Solution:
[tex]\begin{aligned}&\left|\sqrt{2\sin^2x + 18 \cos^2x} - \sqrt{2\cos^2x + 18 \sin^2x} \right| = 1\\\implies& \left|\sqrt{2\sin^2x + 2 \cos^2x + 16\cos^2x} - \sqrt{2\cos^2x + 2 \sin^2x + 16\sin^2x} \right| = 1\\\implies& \left|\sqrt{2(\sin^2x + \cos^2x) + 16\cos^2x} - \sqrt{2(\cos^2x + \sin^2x) + 16\sin^2x} \right| = 1\\\implies& \left|\sqrt{2+ 16\cos^2x} - \sqrt{2 + 16\sin^2x} \right| = 1\end{aligned}[/tex]

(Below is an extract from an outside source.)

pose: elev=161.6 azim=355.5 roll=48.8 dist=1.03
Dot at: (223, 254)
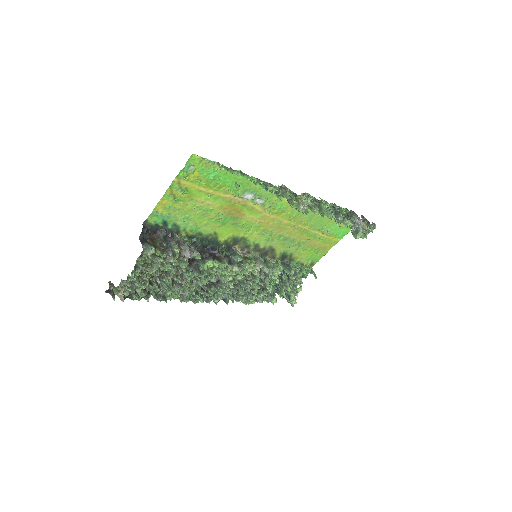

Squaring both sides we get,
[tex]\begin{aligned}& (2+ 16\cos^2x) + (2 + 16\sin^2x) - 2\sqrt{(2+ 16\cos^2x) (2 + 16\sin^2x)} = 1\\\implies& 4 + 16(\sin^2x + \cos^2x) - 2\sqrt{2\cdot 2 \cdot (1+ 8\cos^2x) (1+ 8\sin^2x)} = 1\\\implies &20 - 4\sqrt{1+8\cos^2x + 8\sin^2x + 8^2 \sin^2x \cos^2x } = 1\\\implies &19 = 4\sqrt{1+8(\cos^2x + \sin^2x) + 16 \cdot (2\sin x \cos x)^2 }\\\implies &\frac{19}{4} = \sqrt{9 + 16 \cdot (2\sin x \cos x)^2 }\\\implies &\frac{19}{4} = \sqrt{9 + 16 \sin^2(2x) }\end{aligned}[/tex]
Again squaring both sides,
[tex]\begin{aligned}& \frac{361}{16} = 9 + 16 \sin^2(2x)\\\implies& \frac{361}{16} - 9 = 16 \sin^2(2x)\\\implies &\frac{361 - 144}{16} = 16 \sin^2(2x)\\\implies& \frac{217}{256} = \sin^2(2x)\\\implies& \pm\frac{\sqrt{217}}{16} = \sin(2x)\end{aligned}[/tex]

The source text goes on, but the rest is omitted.